Это давало всему крутой поворот. Надо было сесть и подумать, чтобы не пороть горячку.
Друзья сидели и думали вслух. Думали как один чело­век. Кто-то начинал фразу, другой подхватывал, третий уточнял.
– Если Горобец не соврал, то ведь не исключено…
– Что рубашечку подбросили!
– Предвидя обыск.
– Предвидя, насколько ситуация будет против Горобца.
– Заранее зная, что она будет против Горобца.
– То есть ситуация создана!
– Но кем?..
И тут Томин схватился за голову:
– Ой-ой… Позор!
– Что, Шурик?
– Лопухнулся я… Ведь была мелочишка, которая не лезла в общую картину! Что Миловидова говорит? «Ушел. Я сидела, ждала его к ужину». Но, по словам соседки, Миловидова в тот вечер раза два выходила, даже вроде бы с сумкой! Молода-ая вдова Алена Дмитриевна… А одну ночь она у матери ночевала – со слов той же соседки, Ольги Фоминичны… Ой-е-ей!..
Мать Миловидовой нянчила внучат у старшей доче­ри в поселке километров за пятьдесят от города. И То­мин, заслушавшись соловьев, не потрудился повидаться с ней и проверить факт ночевки. Да и то сказать, кто бы заподозрил во лжи неутешно оплакивавшую мужа жен­щину!
Молодая вдова Алена Дмитриевна…
(Фраза эта из лермонтовской «Песни про купца Ка­лашникова» помнилась Томину с давних лет, когда он декламировал «Песню» на школьной сцене. Класса до четвертого ему мнилось, что впереди – блестящая актер­ская карьера).

* * *
Не ведая об опасности, нависшей над Валетным, Зурин самолично отправился «вытрясать душу» из Миловидовой.
– Здравствуй, милая, хорошая моя, – поприветство­вал он ее с порога.
– Ой, не до вас мне, Петр Иваныч! – ощетинилась та.
– Для эмвэдэ время есть, а для меня нету? Этак, красавица, негоже.
Расставив локти, она загородила Зурину дорогу.
– Да о чем нам с вами говорить?
– Но-но, ты своим бюстгальтером не пугай, есть о чем говорить! – Он решительно протиснулся в комна­ту. – Некстати, Алена, ерепенишься, я к тебе со всем сочувствием. Ну только нашего с тобой вопроса это не меняет.
– Какого еще вопроса?
– Не виляй, понимаешь, все ты понимаешь. Деньги, что у Сергея были, – общественные, надо их разделить по справедливости.

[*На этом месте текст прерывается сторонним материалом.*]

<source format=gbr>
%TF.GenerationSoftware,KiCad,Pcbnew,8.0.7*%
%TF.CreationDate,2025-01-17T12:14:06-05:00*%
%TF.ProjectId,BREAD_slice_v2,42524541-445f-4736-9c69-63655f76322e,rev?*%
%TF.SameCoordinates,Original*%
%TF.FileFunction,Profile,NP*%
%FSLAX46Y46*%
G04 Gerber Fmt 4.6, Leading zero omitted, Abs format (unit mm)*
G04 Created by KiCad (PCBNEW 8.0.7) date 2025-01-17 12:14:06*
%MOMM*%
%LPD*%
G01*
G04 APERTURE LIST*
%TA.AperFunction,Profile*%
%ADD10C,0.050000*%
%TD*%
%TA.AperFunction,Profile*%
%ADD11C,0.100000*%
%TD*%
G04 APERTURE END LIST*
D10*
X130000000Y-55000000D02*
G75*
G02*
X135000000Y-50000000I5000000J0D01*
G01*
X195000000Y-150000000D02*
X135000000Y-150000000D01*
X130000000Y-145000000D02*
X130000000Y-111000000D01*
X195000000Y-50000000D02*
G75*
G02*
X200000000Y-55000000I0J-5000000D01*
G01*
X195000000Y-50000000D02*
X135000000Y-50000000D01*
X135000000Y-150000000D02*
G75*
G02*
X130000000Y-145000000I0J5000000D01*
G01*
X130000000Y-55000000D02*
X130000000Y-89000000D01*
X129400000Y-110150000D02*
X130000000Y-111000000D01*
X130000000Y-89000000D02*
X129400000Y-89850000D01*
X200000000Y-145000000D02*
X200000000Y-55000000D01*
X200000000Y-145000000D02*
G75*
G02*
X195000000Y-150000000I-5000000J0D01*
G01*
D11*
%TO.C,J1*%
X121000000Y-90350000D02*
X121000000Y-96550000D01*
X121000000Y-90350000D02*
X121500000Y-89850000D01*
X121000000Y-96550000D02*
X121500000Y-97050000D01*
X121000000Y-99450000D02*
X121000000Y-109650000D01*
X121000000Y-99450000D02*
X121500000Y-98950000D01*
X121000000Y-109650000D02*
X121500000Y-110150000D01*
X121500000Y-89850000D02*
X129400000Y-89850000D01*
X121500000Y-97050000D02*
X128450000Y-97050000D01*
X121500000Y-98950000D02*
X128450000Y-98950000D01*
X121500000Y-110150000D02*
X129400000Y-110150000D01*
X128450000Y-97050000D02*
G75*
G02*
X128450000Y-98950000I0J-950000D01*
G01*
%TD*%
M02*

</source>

Миловидова пренебрежительно повела полными ру­ками.
– Выходит, вы ко мне по общественной линии? Об­щественник?
– Вот змея… С мужем твоим, хоть и пришлый, всегда честно делили. А ты же коренная, наша – и на тебе!

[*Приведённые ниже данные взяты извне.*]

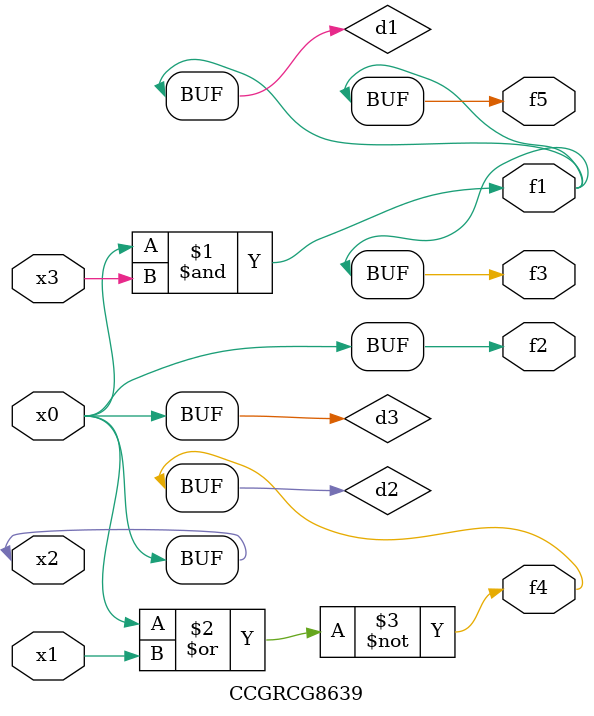
<source format=v>
module CCGRCG8639(
	input x0, x1, x2, x3,
	output f1, f2, f3, f4, f5
);

	wire d1, d2, d3;

	and (d1, x2, x3);
	nor (d2, x0, x1);
	buf (d3, x0, x2);
	assign f1 = d1;
	assign f2 = d3;
	assign f3 = d1;
	assign f4 = d2;
	assign f5 = d1;
endmodule

</source>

– Я ваших счетов не знаю, что вы там делили. И дел ваших знать не знаю. Вы со мной советовались? Нет, Петр Иваныч, дверь закрывали. То ли водку пили, то ли в карты играли – мне неизвестно!

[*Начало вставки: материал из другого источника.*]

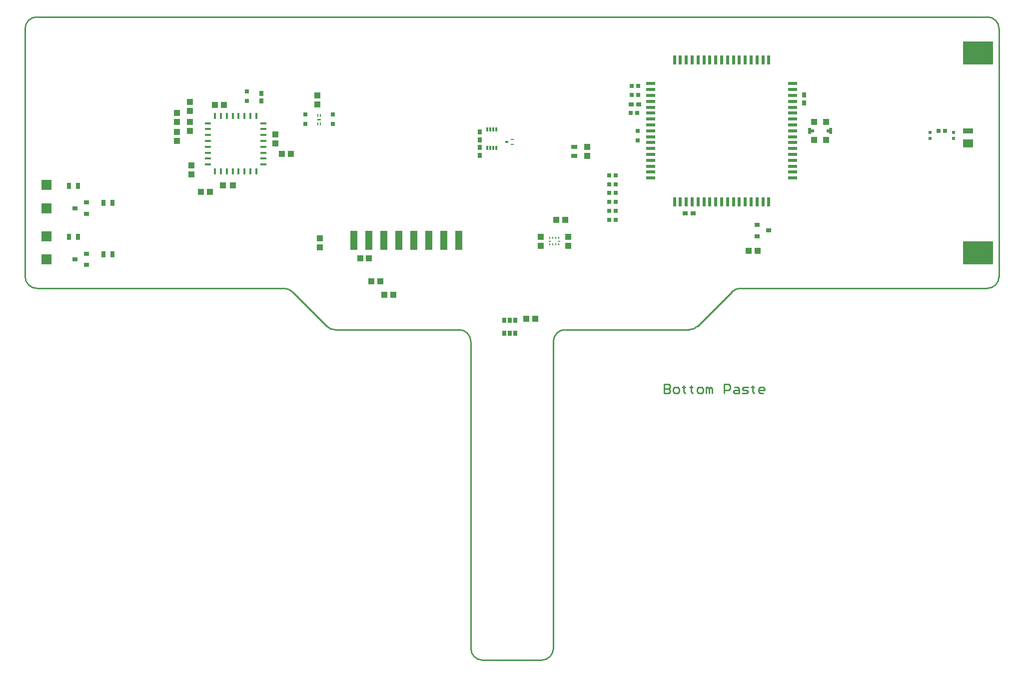
<source format=gbp>
G04 Layer_Color=128*
%FSLAX43Y43*%
%MOMM*%
G71*
G01*
G75*
%ADD11R,0.750X0.700*%
%ADD12R,1.020X1.020*%
%ADD14R,0.900X0.700*%
%ADD18R,0.700X1.000*%
%ADD22R,1.020X1.020*%
%ADD27R,0.700X0.900*%
%ADD28R,0.800X0.800*%
%ADD45C,0.254*%
%ADD62R,1.100X1.000*%
%ADD63R,0.350X1.000*%
%ADD64R,1.000X0.350*%
%ADD65R,0.520X0.360*%
%ADD66R,0.520X0.270*%
%ADD67R,0.300X0.800*%
%ADD68R,0.350X0.250*%
%ADD69R,0.250X0.350*%
%ADD70R,1.600X0.600*%
%ADD71R,0.600X1.600*%
%ADD72R,1.778X1.778*%
%ADD73R,1.270X3.175*%
%ADD74R,0.500X0.500*%
%ADD75R,0.525X1.000*%
%ADD76R,1.000X1.000*%
%ADD77R,0.599X0.500*%
%ADD78R,0.900X0.800*%
%ADD79R,1.000X0.700*%
%ADD83R,0.250X0.500*%
%ADD160R,0.650X0.950*%
%ADD161R,5.150X3.950*%
%ADD162R,1.750X0.950*%
%ADD163R,1.700X1.400*%
G36*
X-32400Y86450D02*
X-33000D01*
Y86750D01*
X-32400D01*
Y86450D01*
D02*
G37*
D11*
X17575Y71150D02*
D03*
X16425D02*
D03*
X17575Y72650D02*
D03*
X16425D02*
D03*
X73375Y84700D02*
D03*
X72225D02*
D03*
X17575Y74150D02*
D03*
X16425D02*
D03*
X17575Y69650D02*
D03*
X16425D02*
D03*
X17575Y75660D02*
D03*
X16425D02*
D03*
X17575Y77160D02*
D03*
X16425D02*
D03*
X20063Y87694D02*
D03*
X21213D02*
D03*
X20225Y90800D02*
D03*
X21375D02*
D03*
X20225Y92300D02*
D03*
X21375D02*
D03*
D12*
X-52718Y74316D02*
D03*
X-51198D02*
D03*
X-48803Y89107D02*
D03*
X-50323D02*
D03*
X-38991Y80765D02*
D03*
X-37471D02*
D03*
X2424Y52831D02*
D03*
X3944D02*
D03*
X-23825Y59199D02*
D03*
X-22305D02*
D03*
X-21611Y56939D02*
D03*
X-20091D02*
D03*
X-24235Y63083D02*
D03*
X-25755D02*
D03*
X40040Y64400D02*
D03*
X41560D02*
D03*
X8998Y69593D02*
D03*
X7478D02*
D03*
D14*
X29350Y70714D02*
D03*
X30650D02*
D03*
X20175Y89200D02*
D03*
X21475D02*
D03*
D18*
X-69250Y72500D02*
D03*
X-67750D02*
D03*
X-69250Y63800D02*
D03*
X-67750D02*
D03*
X-73550Y66700D02*
D03*
X-75050D02*
D03*
X-73550Y75400D02*
D03*
X-75050D02*
D03*
D22*
X-54339Y77288D02*
D03*
Y78808D02*
D03*
X-54589Y88067D02*
D03*
Y89587D02*
D03*
Y84724D02*
D03*
Y86244D02*
D03*
X-56804Y86229D02*
D03*
Y87749D02*
D03*
X-56790Y82983D02*
D03*
Y84503D02*
D03*
X-40126Y82591D02*
D03*
Y84111D02*
D03*
X-32546Y64947D02*
D03*
Y66467D02*
D03*
X9484Y65222D02*
D03*
Y66742D02*
D03*
X12700Y81960D02*
D03*
Y80440D02*
D03*
X-33000Y89140D02*
D03*
Y90660D02*
D03*
X4811Y65186D02*
D03*
Y66706D02*
D03*
D27*
X-42481Y89730D02*
D03*
Y91030D02*
D03*
X-5460Y84491D02*
D03*
Y83191D02*
D03*
X-5447Y81849D02*
D03*
Y80549D02*
D03*
X49500Y89450D02*
D03*
Y90750D02*
D03*
D28*
X-44967Y89746D02*
D03*
Y91346D02*
D03*
X21250Y84700D02*
D03*
Y83100D02*
D03*
X-35000Y85900D02*
D03*
Y87500D02*
D03*
X-30400Y85900D02*
D03*
Y87500D02*
D03*
D45*
X25800Y41724D02*
Y40200D01*
X26562D01*
X26816Y40454D01*
Y40708D01*
X26562Y40962D01*
X25800D01*
X26562D01*
X26816Y41216D01*
Y41470D01*
X26562Y41724D01*
X25800D01*
X27577Y40200D02*
X28085D01*
X28339Y40454D01*
Y40962D01*
X28085Y41216D01*
X27577D01*
X27324Y40962D01*
Y40454D01*
X27577Y40200D01*
X29101Y41470D02*
Y41216D01*
X28847D01*
X29355D01*
X29101D01*
Y40454D01*
X29355Y40200D01*
X30371Y41470D02*
Y41216D01*
X30117D01*
X30624D01*
X30371D01*
Y40454D01*
X30624Y40200D01*
X31640D02*
X32148D01*
X32402Y40454D01*
Y40962D01*
X32148Y41216D01*
X31640D01*
X31386Y40962D01*
Y40454D01*
X31640Y40200D01*
X32910D02*
Y41216D01*
X33164D01*
X33418Y40962D01*
Y40200D01*
Y40962D01*
X33671Y41216D01*
X33925Y40962D01*
Y40200D01*
X35957D02*
Y41724D01*
X36718D01*
X36972Y41470D01*
Y40962D01*
X36718Y40708D01*
X35957D01*
X37734Y41216D02*
X38242D01*
X38496Y40962D01*
Y40200D01*
X37734D01*
X37480Y40454D01*
X37734Y40708D01*
X38496D01*
X39004Y40200D02*
X39765D01*
X40019Y40454D01*
X39765Y40708D01*
X39258D01*
X39004Y40962D01*
X39258Y41216D01*
X40019D01*
X40781Y41470D02*
Y41216D01*
X40527D01*
X41035D01*
X40781D01*
Y40454D01*
X41035Y40200D01*
X42559D02*
X42051D01*
X41797Y40454D01*
Y40962D01*
X42051Y41216D01*
X42559D01*
X42812Y40962D01*
Y40708D01*
X41797D01*
X5000Y-5000D02*
G03*
X7000Y-3000I0J2000D01*
G01*
X-7000D02*
G03*
X-5000Y-5000I2000J0D01*
G01*
X-7000Y49000D02*
G03*
X-9000Y51000I-2000J0D01*
G01*
X-31414Y51586D02*
G03*
X-30000Y51000I1414J1414D01*
G01*
X-37243Y57414D02*
G03*
X-38657Y58000I-1414J-1414D01*
G01*
X-82500Y60000D02*
G03*
X-80500Y58000I2000J0D01*
G01*
Y104000D02*
G03*
X-82500Y102000I0J-2000D01*
G01*
X82500D02*
G03*
X80500Y104000I-2000J0D01*
G01*
Y58000D02*
G03*
X82500Y60000I0J2000D01*
G01*
X38657Y58000D02*
G03*
X37243Y57414I0J-2000D01*
G01*
X30000Y51000D02*
G03*
X31414Y51586I0J2000D01*
G01*
X9000Y51000D02*
G03*
X7000Y49000I0J-2000D01*
G01*
X7000Y-3000D02*
Y49000D01*
X-5000Y-5000D02*
X5000D01*
X-7000Y-3000D02*
Y49000D01*
X-30000Y51000D02*
X-9000D01*
X-37243Y57414D02*
X-31414Y51586D01*
X-80500Y58000D02*
X-38657D01*
X-82500Y60000D02*
Y102000D01*
X-80500Y104000D02*
X80500D01*
X82500Y60000D02*
Y102000D01*
X38657Y58000D02*
X80500D01*
X31414Y51586D02*
X37243Y57414D01*
X9000Y51000D02*
X30000D01*
D62*
X-48963Y75457D02*
D03*
X-47263D02*
D03*
D63*
X-50331Y77789D02*
D03*
X-49331D02*
D03*
X-48331D02*
D03*
X-47331D02*
D03*
X-46331D02*
D03*
X-45331D02*
D03*
X-44331D02*
D03*
X-43331D02*
D03*
X-50331Y87189D02*
D03*
X-49331D02*
D03*
X-48331D02*
D03*
X-47331D02*
D03*
X-46331D02*
D03*
X-45331D02*
D03*
X-44331D02*
D03*
X-43331D02*
D03*
D64*
X-51531Y78989D02*
D03*
Y79989D02*
D03*
Y80989D02*
D03*
Y81989D02*
D03*
Y82989D02*
D03*
Y83989D02*
D03*
Y84989D02*
D03*
Y85989D02*
D03*
X-42131Y78989D02*
D03*
Y79989D02*
D03*
Y80989D02*
D03*
Y81989D02*
D03*
Y82989D02*
D03*
Y83989D02*
D03*
Y84989D02*
D03*
Y85989D02*
D03*
D65*
X-943Y82805D02*
D03*
D66*
X57Y83205D02*
D03*
Y82405D02*
D03*
D67*
X-4182Y81816D02*
D03*
X-3682D02*
D03*
X-3182D02*
D03*
X-2682D02*
D03*
Y84916D02*
D03*
X-3182D02*
D03*
X-3682D02*
D03*
X-4182D02*
D03*
D68*
X7966Y65981D02*
D03*
X6346D02*
D03*
D69*
X6906Y65421D02*
D03*
Y66541D02*
D03*
X7906D02*
D03*
X7406D02*
D03*
X6406D02*
D03*
Y65421D02*
D03*
X7906D02*
D03*
X7406D02*
D03*
D70*
X47500Y76700D02*
D03*
Y77700D02*
D03*
Y78700D02*
D03*
Y79700D02*
D03*
Y80700D02*
D03*
Y81700D02*
D03*
Y82700D02*
D03*
Y83700D02*
D03*
Y84700D02*
D03*
Y85700D02*
D03*
Y86700D02*
D03*
Y87700D02*
D03*
Y88700D02*
D03*
Y89700D02*
D03*
Y90700D02*
D03*
Y91700D02*
D03*
Y92700D02*
D03*
X23500Y92700D02*
D03*
Y91700D02*
D03*
Y90700D02*
D03*
Y89700D02*
D03*
Y88700D02*
D03*
Y87700D02*
D03*
Y86700D02*
D03*
Y85700D02*
D03*
Y84700D02*
D03*
Y83700D02*
D03*
Y82700D02*
D03*
Y81700D02*
D03*
Y80700D02*
D03*
Y79700D02*
D03*
Y78700D02*
D03*
Y77700D02*
D03*
Y76700D02*
D03*
D71*
X43500Y96700D02*
D03*
X42500D02*
D03*
X41500D02*
D03*
X40500D02*
D03*
X39500D02*
D03*
X38500D02*
D03*
X37500D02*
D03*
X36500D02*
D03*
X35500D02*
D03*
X34500D02*
D03*
X33500D02*
D03*
X32500D02*
D03*
X31500D02*
D03*
X30500D02*
D03*
X29500D02*
D03*
X28500D02*
D03*
X27500D02*
D03*
X27500Y72700D02*
D03*
X28500D02*
D03*
X29500D02*
D03*
X30500D02*
D03*
X31500D02*
D03*
X32500D02*
D03*
X33500D02*
D03*
X34500D02*
D03*
X35500D02*
D03*
X36500D02*
D03*
X37500D02*
D03*
X38500D02*
D03*
X39500D02*
D03*
X40500D02*
D03*
X41500D02*
D03*
X42500D02*
D03*
X43500D02*
D03*
D72*
X-78900Y71592D02*
D03*
Y75529D02*
D03*
Y62892D02*
D03*
Y66829D02*
D03*
D73*
X-26786Y66136D02*
D03*
X-24246Y66136D02*
D03*
X-21706Y66136D02*
D03*
X-19166Y66136D02*
D03*
X-16626Y66136D02*
D03*
X-14086Y66136D02*
D03*
X-9006D02*
D03*
X-11546Y66136D02*
D03*
D74*
X53500Y84700D02*
D03*
X50900D02*
D03*
D75*
X53975D02*
D03*
X50425D02*
D03*
D76*
X51200Y86200D02*
D03*
X53200D02*
D03*
X51200Y83200D02*
D03*
X53200D02*
D03*
D77*
X70800Y84400D02*
D03*
Y83400D02*
D03*
X74800Y84400D02*
D03*
Y83400D02*
D03*
D78*
X41500Y66850D02*
D03*
Y68750D02*
D03*
X43500Y67800D02*
D03*
X-72100Y63850D02*
D03*
Y61950D02*
D03*
X-74100Y62900D02*
D03*
X-72100Y72550D02*
D03*
Y70650D02*
D03*
X-74100Y71600D02*
D03*
D79*
X10500Y81950D02*
D03*
Y80450D02*
D03*
D83*
X-32950Y85900D02*
D03*
Y87300D02*
D03*
X-32450D02*
D03*
Y85900D02*
D03*
D160*
X-1342Y50355D02*
D03*
Y52555D02*
D03*
X-392D02*
D03*
X558D02*
D03*
Y50355D02*
D03*
X-392D02*
D03*
D161*
X78900Y64000D02*
D03*
Y97900D02*
D03*
D162*
X77200Y84650D02*
D03*
D163*
X77250Y82600D02*
D03*
M02*

</source>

– Алена, мы тебе хорошо предлагаем, не дури. Бери треть. Остальное верни людям.
– Я теперь вдова, о себе должна заботиться.
– Да ты прикинь – тебе ж столько и не нужно! Ну?
Миловидова присела перед зеркалом, поправила вы­бившуюся прядь волос, прошлась пуховкой по лбу и подбородку. Она была в расцвете лет и красоты, а после­дние дни, полные опасностей, борьбы, притворной и непритворной муки, придали лицу что-то по-новому притягательное. Той женщине, что смотрела на Миловидову из зеркала, любое царство было впору.